Saturday, May 20, 2023

The Cyrillic Alphabet

I'm reposting this here since Wordpress stinks for editing. There's a quote in here which it doesn't do. I also wanted to add a video. That said:

I made a comment about how people in Europe kill each other over what religion they practise or language they speak. Slavic languages have the added factor of varying alphabets, which is interesting when you deal with the pan-Slavic crowd. They sort of have a point in that the languages are similar enough that you can be understood about the way most Scandanavians can understand each other. Then you get to the Alphabets. The former Yugoslavia was torn apart by religion and differences in Alphabets. Likewise, Polish and Ukrainian are fairly similar until you get to the Alphabet.

This is the Polish alphabet.

The Ł is pronounced like Elmer Fudd saying the letter "W". So, Wrocław is pronounced like Vroswav. In my opinion, the German transliteration of Breslaw (with a German accent) works better for non-Poles. The alphabet is a romanised version of Ukrainian/cyrillic.

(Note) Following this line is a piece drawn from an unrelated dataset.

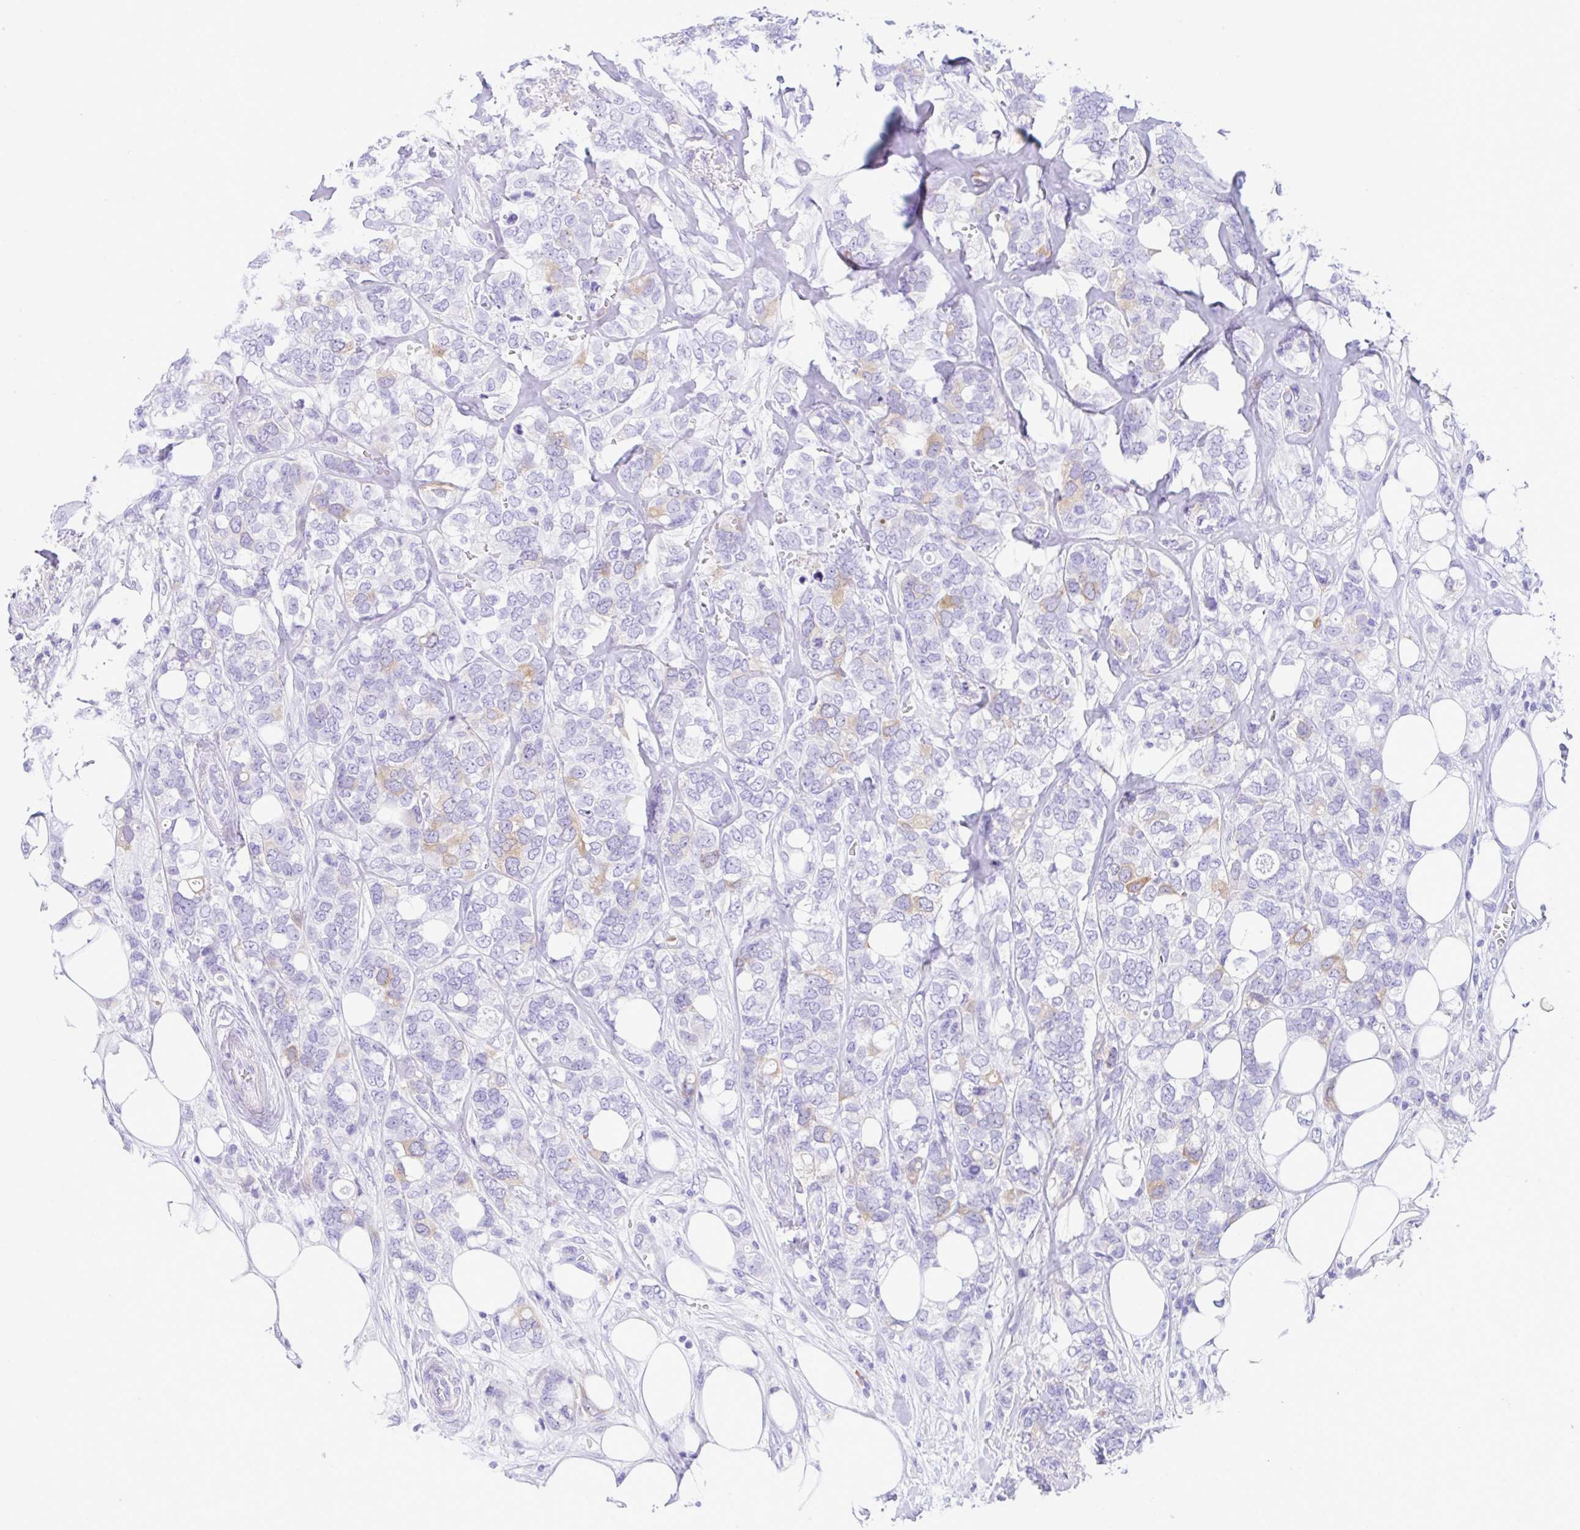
{"staining": {"intensity": "weak", "quantity": "<25%", "location": "cytoplasmic/membranous"}, "tissue": "breast cancer", "cell_type": "Tumor cells", "image_type": "cancer", "snomed": [{"axis": "morphology", "description": "Lobular carcinoma"}, {"axis": "topography", "description": "Breast"}], "caption": "Human lobular carcinoma (breast) stained for a protein using immunohistochemistry (IHC) shows no staining in tumor cells.", "gene": "RRM2", "patient": {"sex": "female", "age": 91}}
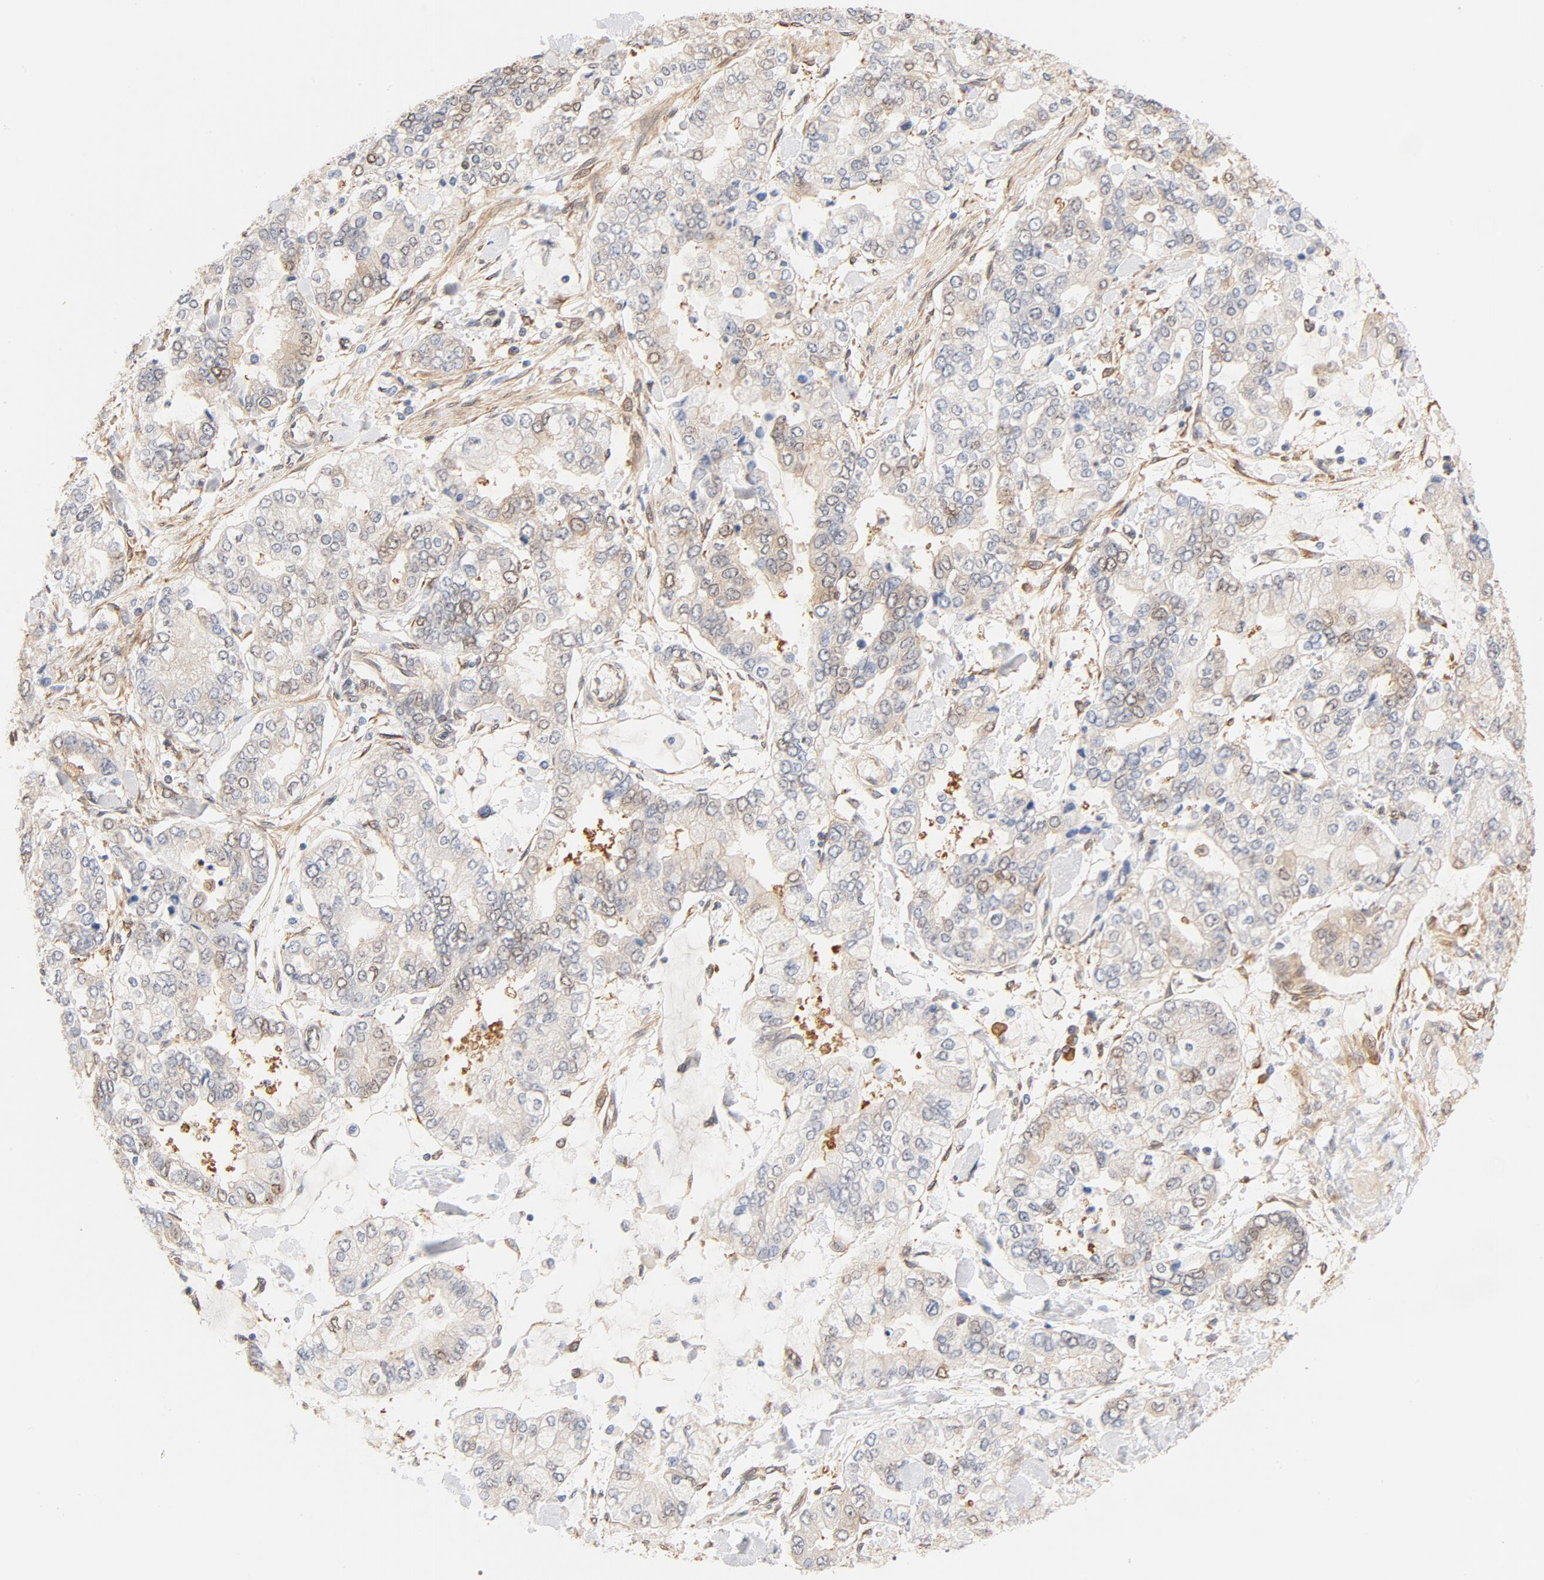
{"staining": {"intensity": "weak", "quantity": "25%-75%", "location": "cytoplasmic/membranous"}, "tissue": "stomach cancer", "cell_type": "Tumor cells", "image_type": "cancer", "snomed": [{"axis": "morphology", "description": "Normal tissue, NOS"}, {"axis": "morphology", "description": "Adenocarcinoma, NOS"}, {"axis": "topography", "description": "Stomach, upper"}, {"axis": "topography", "description": "Stomach"}], "caption": "Immunohistochemistry micrograph of stomach cancer stained for a protein (brown), which reveals low levels of weak cytoplasmic/membranous staining in approximately 25%-75% of tumor cells.", "gene": "EIF4E", "patient": {"sex": "male", "age": 76}}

Ukrainian and Russian both use the Cyrillic alphabet, but slightly different versions. There are four letters in Ukrainian missing from Russian (ґ, є, і, ї), and four letters in Russian missing from Ukrainian (ё, ъ, ы, э). Also:

One frequently cited figure is that Ukrainian and Russian share about 62% of their vocabulary. This is about the same amount of shared vocabulary that English has with Dutch, according to the same calculations. If you expand your sample by scraping internet data to compare a broader range of words than just those 200 ancient “core” words, the proportion of shared words declines. One computational model suggests that Russian and Ukrainian share about 55% of their vocabulary.

Using that higher figure of 62%, though, a Russian with no knowledge of Ukrainian (or vice versa) would understand roughly five in eight words. To understand this, have a friend cross out three out of every eight words in a newspaper and see how much of the text you can follow.

from Ukrainian and Russian: how similar are the two languages? https://theconversation.com/ukrainian-and-russian-how-similar-are-the-two-languages-178456

Anyway, the Cyrillic alphabet also was a force which prevented Russians from invading a good part of Western Europe. I mean, can most people read Cyrillic? Now, turn it around to the Roman alphabet for the average Slavic language speaker. You don't need guns to prevent a Russian invasion--Road signs work quite well.

On the other hand, these nations have different enough cultures that it requires a certain amount of sensitivity toward that fact which gets into how one transliterates Kyiv (or pronounces it for that matter).

 

More like Kew, or the "ł" in Polish, which I learned from my Ukrainian cousin.

My "slavic" heritage is more western (Ukraine, Poland, "Czechoslovakia"{1}, etc.) with my ancestors being definitely Austro-Hungarian. This is why I was musing on this topic: way more variation in Slavic languages outside of Russia.

Footnote:

{1} this saves listing a bunch of former and current countries due to European cartographical changes.